Федор Иванович уже начал нервничать и заметно злиться. Василий Иванович пожал плечами.
– Я – корреспондент. Мне статью писать.
– Прощения прошу, нервы. – Генерал вздохнул. – Встретили, как постороннего врага.
– Слава Богу, хоть не внутреннего, – усмехнулся Хомяков.
– Да будет тебе, право. Ну, сам посуди, как я был занят. Сегодня – церковный парад. Вечером – бал московского дворянства. Завтра, в среду, – день кончины государыни императрицы Марии Александровны, в связи с чем Их Величества отъедут в Сергиеву Лавру. А послезавтра – большой бал в Александровском зале Кремлевского дворца. Ты только представь объем моей ответственности.
– И впрямь кладбище никуда не влезает, – серьезно сказал Роман Трифонович. – Вот ведь какая оказия.
– …из-за чего я, собственно, и зашел. – Федор Иванович решительно проигнорировал хомяковское замечание. – Я принес три пригласительных билета на бал в Александровском зале. Но, кажется, не ко времени. Надежда очень напугана?
– Напугана? –
спросила Варвара, появившись в дверях. – Что ты, братец. Она произнесла сегодня целых три слова.– Что она сказала? – живо откликнулся Хомяков.
– Все то же. «Я устала, устала, устала.» – Варя села к столу. – Я, признаться, тоже устала.
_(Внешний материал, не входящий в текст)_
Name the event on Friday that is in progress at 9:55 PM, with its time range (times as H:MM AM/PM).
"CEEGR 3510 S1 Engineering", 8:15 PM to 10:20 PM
Счастье, что вернулась Грапа.
– Что прикажете? – спросил Зализо. – Бульон, суп-кресси…
– Только чаю. Есть «Черный лянсин»? Покрепче, Евстафий Селиверстович.
– Сам заварю, – сказал дворецкий и вышел.
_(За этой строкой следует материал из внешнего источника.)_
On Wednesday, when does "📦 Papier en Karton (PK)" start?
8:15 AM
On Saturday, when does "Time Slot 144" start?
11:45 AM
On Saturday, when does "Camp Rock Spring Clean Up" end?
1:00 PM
– Я утром заезжал к психиатру, – тихо сказал Викентий Корнелиевич.
– Вы имеете в виду Авраамия Ильича? Спасибо, Викентий Корнелиевич, он был сегодня. Смотрел Наденьку, провел консультацию с врачами, поговорил со мной.
– Каков его вывод?
– Неутешителен. Считает, что Надя все еще ощущает себя на Ходынском поле. Фиксация ужаса, сказал он. Однако надеется, что Надя перейдет в состояние депрессии, с которой, по его словам, бороться проще.
– С депрессией бороться проще, он сказал?
– Да, друг мой. Сегодняшнее ее состояние Авраамий Ильич назвал состоянием активного самотерзания. Он считает, что Наденька винит себя в гибели Фенички. Может быть, даже подсознательно.
– Но как же так? – растерянно спросил Ваня. – Надежда Ивановна не может знать, что Феничка погибла. Никак не может знать.
– Представьте, Ваня, я задала тот же вопрос. Врач на это ответил, что мы недооцениваем голоса совести.
Евстафий Селиверстович принес чай и любимое Варей песочное печенье.
– Спасибо. Замечательный чай.
– Голос совести, – тихо, словно про себя повторил Каляев, но все его услышали в наступившей вдруг тишине.
– Самый громкий из голосов безгласной России, – вздохнул Василий Иванович.
– Мы простились сегодня с Феничкой, – сказал Роман Трифонович. – Завтра, послезавтра, на девятый день, наконец, станет легче, все знают это по личному опыту. Может… Может быть, сказать Надюше о сегодняшних похоронах?
– А не слишком ли это жестоко? – усомнился Викентий Корнелиевич.
– Жестоко, не спорю. Однако от этой жестокости может начаться отсчет девяти дней. И придет окончательное прощание.
– А если ей нужно прощение, а не прощание? – спросил Василий Иванович. – Представляете, что тогда будет?
– А кто способен дать прощение? – решился сказать свое слово генерал. – Горничной нет в живых, тогда – кто? Ее родители? Господь Бог? Какой высший судия?
Все промолчали.
– Не знаю, – сказала наконец Варя, и всем было ясно, что она отвечает не на патетические вопросы брата, а на неожиданное предложение Романа Трифоновича. – Авраамий Ильич обещал прийти послезавтра. Я спрошу у него.
– Спроси, Варенька, спроси. Клин клином вышибают.
– Возможно, что ты прав, Роман. Вполне возможно, – Варя встала. – Прошу извинить, господа.